Something other than stories. Trial
By lyre, lying bilateral fires in a
Race-car twin-sized coincidence.
Winded by ten strokes of butterfly.
I don’t remember anything of the
Room. The event postdates the mood

Lotterman is gleefully breaking the common workshop rule of poetic composition: line endings matter, so reserve them for the significant stuff, not articles like “a” or “the.” We see a lyric on the page, but we read a prose poem aloud. The experience glitches, and classical scenes, in which gods play lyres by a divine fire, are set in contemporary rooms with race-car beds.

In the poem “Crush,” the lyric form is further put to the test. As a result of the title and the unusual convention of centering the lines, the poem first appears a bit like a page from a teenager’s diary. But as the white space and stanzaic shape begins to mutate, the feeling evolves beyond what could be supplied by a sparkly pink gel pen:

           I’m pretty sure it doesn’t matter
how the mnemonic is spelled.
          The investment is temporary.
    The importance is more than historic.

In this sprawling poem, the speaker observes a force “ushering Wendy to the edge of the bed,” thus destabilizing the poetic first-person voice — which we have, wrongly or not, aligned with our poet — through the introduction of the third-person subject. In Lotterman’s poetics of reaction, personhood is a malleable and ever-expanding substance: “It’s amazing how / many acres of you can fit inside the world’s smallest, / omnipotent object.” In the flush of awkward romance, the memory of our many selves becomes, like the reflection in a house of mirrors, distorted subjects bearing little to no relation to a neat and tidy vision of a contained self.

In the final poem, “Hedera,” the book ends not on a solitary “I,” but on a dynamic vision of community.

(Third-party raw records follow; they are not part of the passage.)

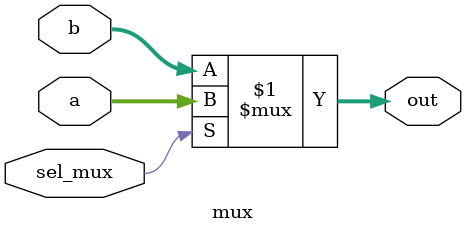
<source format=sv>
`timescale 1ns / 1ps


module mux(
    input [15:0] a,
    input [15:0] b,
    input sel_mux,
    output [15:0] out
    );
    
    assign out = sel_mux ? a : b;
endmodule

</source>
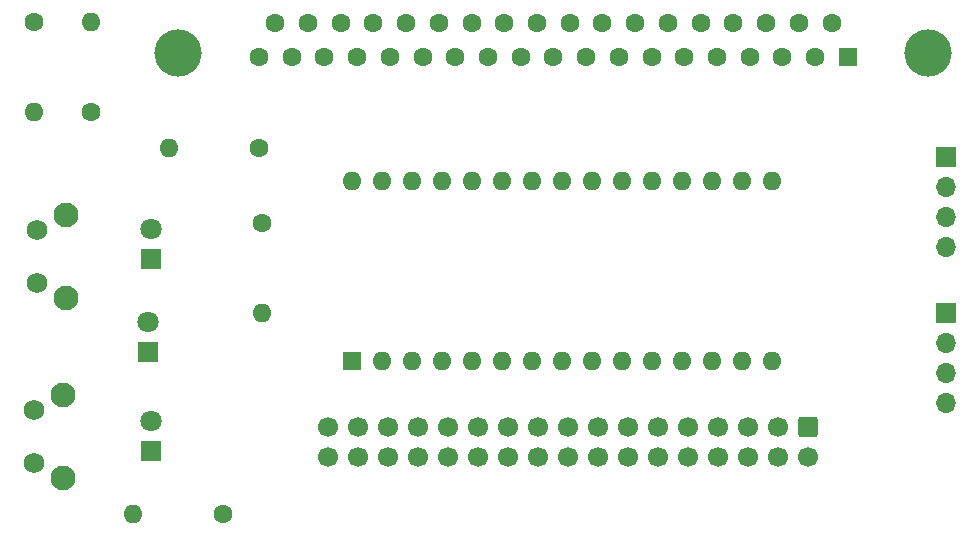
<source format=gbr>
%TF.GenerationSoftware,KiCad,Pcbnew,(6.0.6)*%
%TF.CreationDate,2023-06-02T12:55:39+02:00*%
%TF.ProjectId,X68KFDUINO,5836384b-4644-4554-994e-4f2e6b696361,rev?*%
%TF.SameCoordinates,Original*%
%TF.FileFunction,Soldermask,Top*%
%TF.FilePolarity,Negative*%
%FSLAX46Y46*%
G04 Gerber Fmt 4.6, Leading zero omitted, Abs format (unit mm)*
G04 Created by KiCad (PCBNEW (6.0.6)) date 2023-06-02 12:55:39*
%MOMM*%
%LPD*%
G01*
G04 APERTURE LIST*
G04 Aperture macros list*
%AMRoundRect*
0 Rectangle with rounded corners*
0 $1 Rounding radius*
0 $2 $3 $4 $5 $6 $7 $8 $9 X,Y pos of 4 corners*
0 Add a 4 corners polygon primitive as box body*
4,1,4,$2,$3,$4,$5,$6,$7,$8,$9,$2,$3,0*
0 Add four circle primitives for the rounded corners*
1,1,$1+$1,$2,$3*
1,1,$1+$1,$4,$5*
1,1,$1+$1,$6,$7*
1,1,$1+$1,$8,$9*
0 Add four rect primitives between the rounded corners*
20,1,$1+$1,$2,$3,$4,$5,0*
20,1,$1+$1,$4,$5,$6,$7,0*
20,1,$1+$1,$6,$7,$8,$9,0*
20,1,$1+$1,$8,$9,$2,$3,0*%
G04 Aperture macros list end*
%ADD10R,1.800000X1.800000*%
%ADD11C,1.800000*%
%ADD12C,1.600000*%
%ADD13O,1.600000X1.600000*%
%ADD14R,1.700000X1.700000*%
%ADD15O,1.700000X1.700000*%
%ADD16C,2.100000*%
%ADD17C,1.750000*%
%ADD18RoundRect,0.250000X-0.600000X0.600000X-0.600000X-0.600000X0.600000X-0.600000X0.600000X0.600000X0*%
%ADD19C,1.700000*%
%ADD20C,4.000000*%
%ADD21R,1.600000X1.600000*%
G04 APERTURE END LIST*
D10*
%TO.C,D3*%
X121666000Y-81539000D03*
D11*
X121666000Y-78999000D03*
%TD*%
D12*
%TO.C,R5*%
X128016000Y-95250000D03*
D13*
X120396000Y-95250000D03*
%TD*%
D12*
%TO.C,R1*%
X131064000Y-64262000D03*
D13*
X123444000Y-64262000D03*
%TD*%
D12*
%TO.C,R3*%
X116840000Y-61214000D03*
D13*
X116840000Y-53594000D03*
%TD*%
D14*
%TO.C,J8*%
X189173000Y-78242000D03*
D15*
X189173000Y-80782000D03*
X189173000Y-83322000D03*
X189173000Y-85862000D03*
%TD*%
D16*
%TO.C,SW2*%
X114688500Y-76942000D03*
X114688500Y-69932000D03*
D17*
X112198500Y-75692000D03*
X112198500Y-71192000D03*
%TD*%
D14*
%TO.C,J15*%
X189173000Y-65034000D03*
D15*
X189173000Y-67574000D03*
X189173000Y-70114000D03*
X189173000Y-72654000D03*
%TD*%
D12*
%TO.C,R4*%
X112014000Y-53594000D03*
D13*
X112014000Y-61214000D03*
%TD*%
D12*
%TO.C,R2*%
X131318000Y-70612000D03*
D13*
X131318000Y-78232000D03*
%TD*%
D18*
%TO.C,J1*%
X177546000Y-87884000D03*
D19*
X177546000Y-90424000D03*
X175006000Y-87884000D03*
X175006000Y-90424000D03*
X172466000Y-87884000D03*
X172466000Y-90424000D03*
X169926000Y-87884000D03*
X169926000Y-90424000D03*
X167386000Y-87884000D03*
X167386000Y-90424000D03*
X164846000Y-87884000D03*
X164846000Y-90424000D03*
X162306000Y-87884000D03*
X162306000Y-90424000D03*
X159766000Y-87884000D03*
X159766000Y-90424000D03*
X157226000Y-87884000D03*
X157226000Y-90424000D03*
X154686000Y-87884000D03*
X154686000Y-90424000D03*
X152146000Y-87884000D03*
X152146000Y-90424000D03*
X149606000Y-87884000D03*
X149606000Y-90424000D03*
X147066000Y-87884000D03*
X147066000Y-90424000D03*
X144526000Y-87884000D03*
X144526000Y-90424000D03*
X141986000Y-87884000D03*
X141986000Y-90424000D03*
X139446000Y-87884000D03*
X139446000Y-90424000D03*
X136906000Y-87884000D03*
X136906000Y-90424000D03*
%TD*%
D10*
%TO.C,D2*%
X121920000Y-73665000D03*
D11*
X121920000Y-71125000D03*
%TD*%
D16*
%TO.C,SW1*%
X114434500Y-92182000D03*
X114434500Y-85172000D03*
D17*
X111944500Y-90932000D03*
X111944500Y-86432000D03*
%TD*%
D20*
%TO.C,J2*%
X124201000Y-56259300D03*
X187701000Y-56259300D03*
D21*
X180881000Y-56559300D03*
D12*
X178111000Y-56559300D03*
X175341000Y-56559300D03*
X172571000Y-56559300D03*
X169801000Y-56559300D03*
X167031000Y-56559300D03*
X164261000Y-56559300D03*
X161491000Y-56559300D03*
X158721000Y-56559300D03*
X155951000Y-56559300D03*
X153181000Y-56559300D03*
X150411000Y-56559300D03*
X147641000Y-56559300D03*
X144871000Y-56559300D03*
X142101000Y-56559300D03*
X139331000Y-56559300D03*
X136561000Y-56559300D03*
X133791000Y-56559300D03*
X131021000Y-56559300D03*
X179496000Y-53719300D03*
X176726000Y-53719300D03*
X173956000Y-53719300D03*
X171186000Y-53719300D03*
X168416000Y-53719300D03*
X165646000Y-53719300D03*
X162876000Y-53719300D03*
X160106000Y-53719300D03*
X157336000Y-53719300D03*
X154566000Y-53719300D03*
X151796000Y-53719300D03*
X149026000Y-53719300D03*
X146256000Y-53719300D03*
X143486000Y-53719300D03*
X140716000Y-53719300D03*
X137946000Y-53719300D03*
X135176000Y-53719300D03*
X132406000Y-53719300D03*
%TD*%
D10*
%TO.C,D1*%
X121920000Y-89921000D03*
D11*
X121920000Y-87381000D03*
%TD*%
D21*
%TO.C,A1*%
X138938000Y-82286000D03*
D13*
X141478000Y-82286000D03*
X144018000Y-82286000D03*
X146558000Y-82286000D03*
X149098000Y-82286000D03*
X151638000Y-82286000D03*
X154178000Y-82286000D03*
X156718000Y-82286000D03*
X159258000Y-82286000D03*
X161798000Y-82286000D03*
X164338000Y-82286000D03*
X166878000Y-82286000D03*
X169418000Y-82286000D03*
X171958000Y-82286000D03*
X174498000Y-82286000D03*
X174498000Y-67046000D03*
X171958000Y-67046000D03*
X169418000Y-67046000D03*
X166878000Y-67046000D03*
X164338000Y-67046000D03*
X161798000Y-67046000D03*
X159258000Y-67046000D03*
X156718000Y-67046000D03*
X154178000Y-67046000D03*
X151638000Y-67046000D03*
X149098000Y-67046000D03*
X146558000Y-67046000D03*
X144018000Y-67046000D03*
X141478000Y-67046000D03*
X138938000Y-67046000D03*
%TD*%
M02*

</source>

In this single page lyric poem, the reader is privy to “the scandal of a peephole”: an apt analogy for the act of spying on these intimate scenes. But this is not a one-sided voyeurism, for it all ends on a “we” in the throes of reaction: “In this weird, denuded universe, / we will pay for this disinvitation, for life.” As subjects-in-becoming, we constitute a new form of thick lyric voice: simultaneously familiar and estranging, changed by and changing the next look.